I know the government's argument and I have listened to some of the arguments tonight. The argument has been that this information would be provided to the national security committee, but as the Speaker ruled, it is not a committee of Parliament. I think it was important to make the distinction that it serves at the whim of the Prime Minister and the executive branch of the government, which, by virtue of that association, makes it unaccountable to this Parliament. The information that the committee can create and develop is only given to the Prime Minister. That means that Canadians run the risk of not having that information available to them.
We do not naively think that national security is not important. We all know that the first and primary role of government, any level of government, is to make sure that its citizens are secure. That is why, in the best interests of our national security, both the committee and Parliament itself in its order made sure that there would be processes in place to protect information.

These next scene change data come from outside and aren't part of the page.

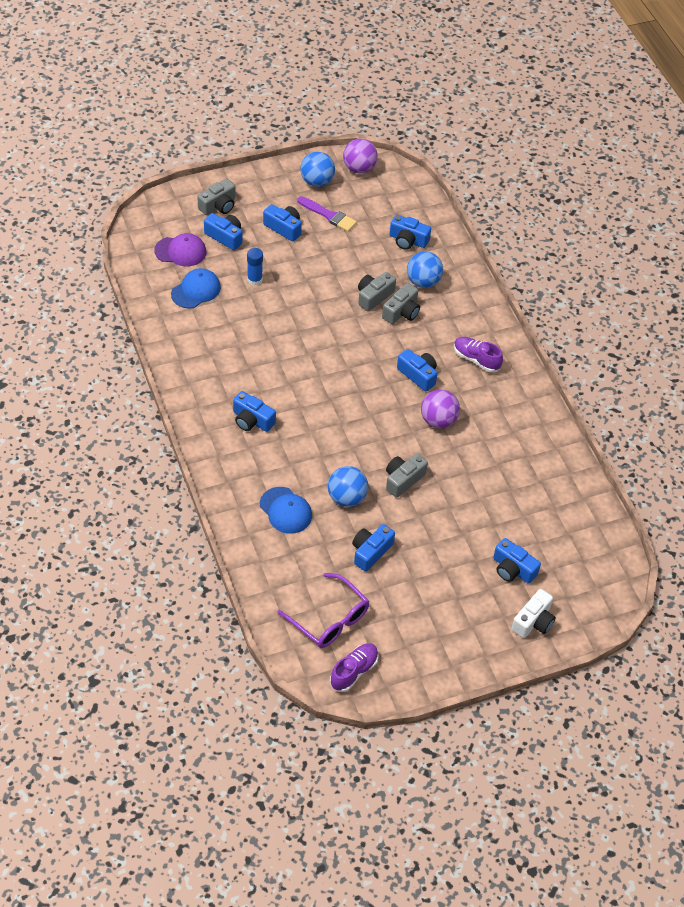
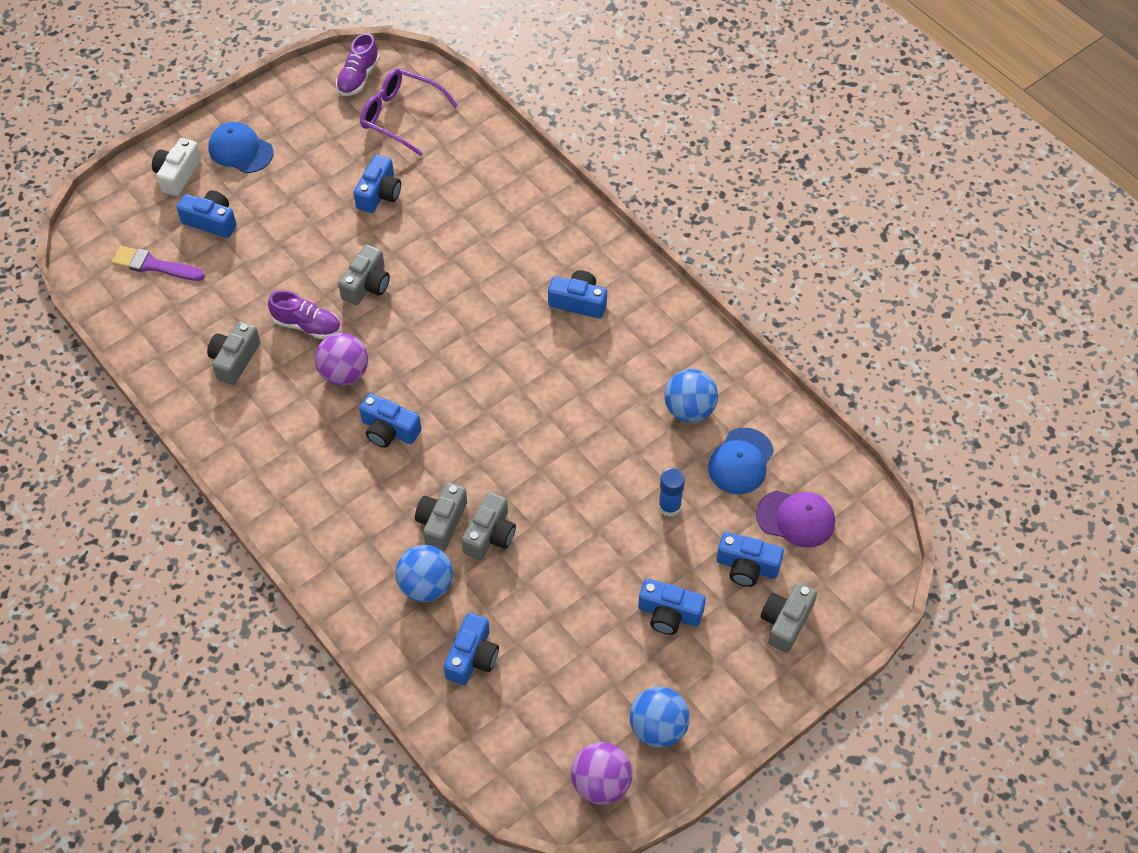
camera: 165 degrees right, 5 degrees up
purple cap [154,233,206,266] -> purple cap turned 150 degrees counterclockwise [756,490,835,548]
blue cap [260,487,312,534] -> blue cap moved to [208,122,274,173]
purple brush [297,196,357,232] -> purple brush moved to [112,246,205,281]
blue ball [328,466,368,507] -> blue ball moved to [664,369,718,422]
blue camera [390,215,431,250] -> blue camera turned 105 degrees clockwise [444,613,499,685]
purple shoe [454,337,503,372] -> purple shoe moved to [268,290,341,339]
none -> grey camera [207,322,260,385]

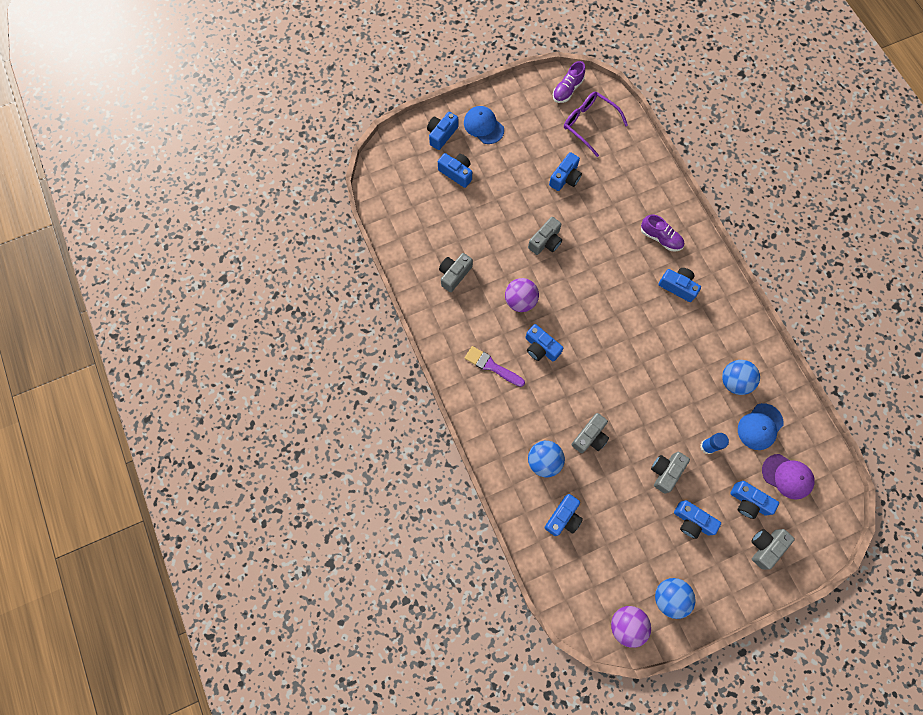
camera: 15 degrees right, 15 degrees up
purple brush [112,246,205,281] -> purple brush moved to [465,346,525,387]
white camera [152,138,201,196] -> blue camera [427,112,458,150]
purple shoe [268,290,341,339] -> purple shoe moved to [641,214,684,252]
grey camera [415,482,467,551] -> grey camera moved to [651,452,690,494]

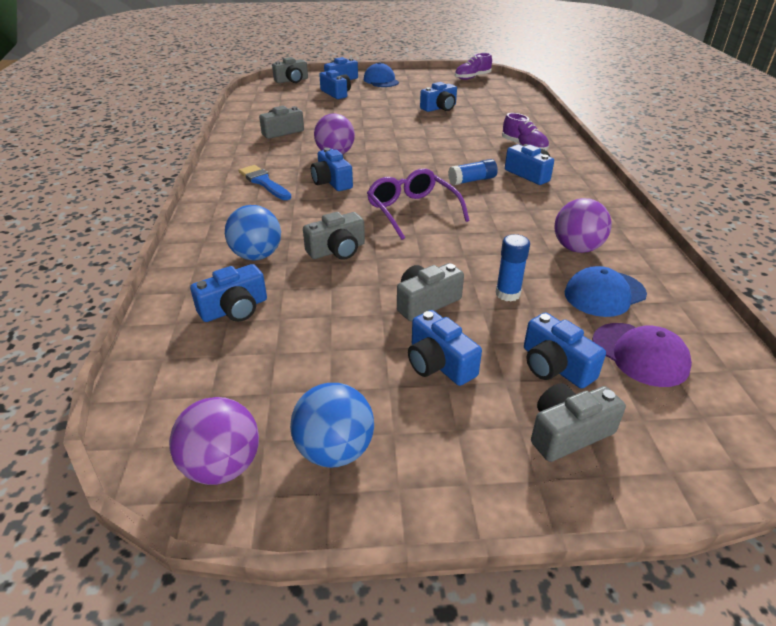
camera: 20 degrees right, 35 degrees down
purple brush [465,346,525,387] -> blue brush [239,165,291,200]
grey camera [528,217,562,255] -> grey camera moved to [272,57,308,83]
purple glasses [564,91,628,157] -> purple glasses moved to [367,168,470,240]
blue ball [722,360,760,395] -> purple ball [555,198,612,253]
none -> blue glue stick [448,159,498,185]

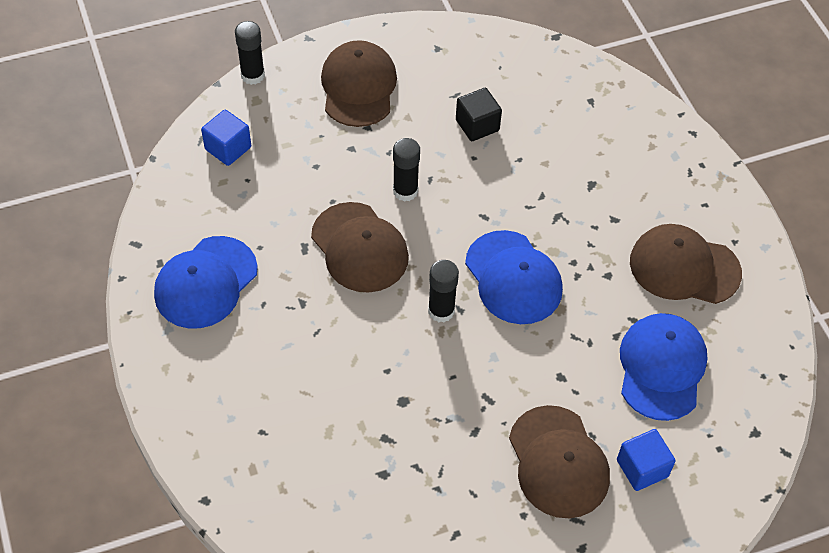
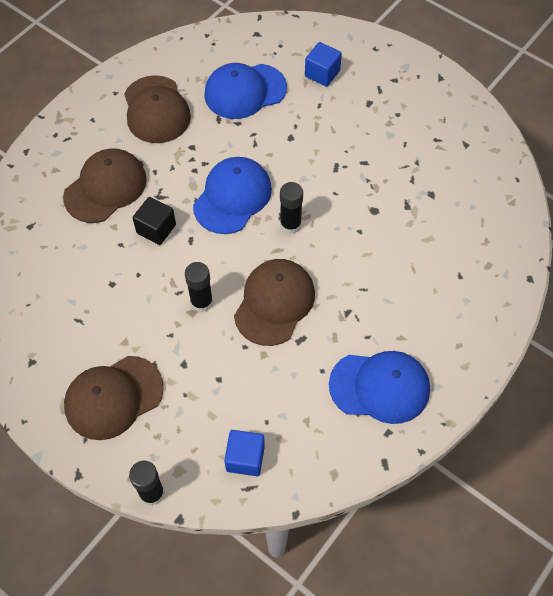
camera: 120 degrees left, 5 degrees up
black cube [456,88,502,141] -> black cube moved to [133,197,176,245]
brown cap [509,405,610,518] -> brown cap moved to [63,148,147,223]

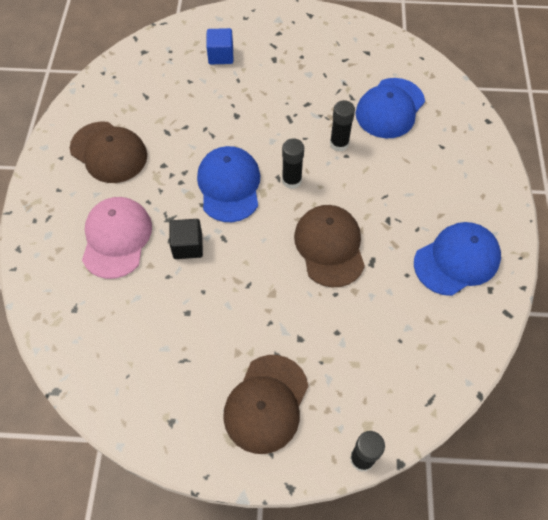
camera: 35 degrees left, 0 degrees up
brown cap [63,148,147,223] -> pink cap [82,197,152,279]
black glue stick [185,262,213,312] -> black glue stick moved to [330,100,355,151]
blue cap [204,63,287,119] -> blue cap moved to [356,78,425,138]
blue cube [224,430,265,476] -> none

Mr. Speaker, this motion that we are debating tonight as a result of your ruling today is a critical one to indicate to the government that it cannot just run roughshod over parliamentary authority.
There have been examples of that in the past. An example that occurred when this pandemic first started was brought up earlier tonight. One of the first pieces of legislation that the government tried to introduce was an attempt to impose unreserved, unconditional tax and spending powers that would have effectively made Parliament irrelevant until January 2022. If it were not for the opposition, all of us, and if it were not for Canadians and journalists pushing back on this power grab by the government, I would hate to think where we would be today. It is not surprising to me and it should not surprise any Canadian when the Prime Minister says that there is something about China's basic dictatorship that he likes and admires. He was not kidding. We have seen this pattern over and over again over the course of the last six years.
Mr. Speaker, I want to conclude by thanking you for protecting this institution, for being the last line of defence in our democracy and for being there for Canadians.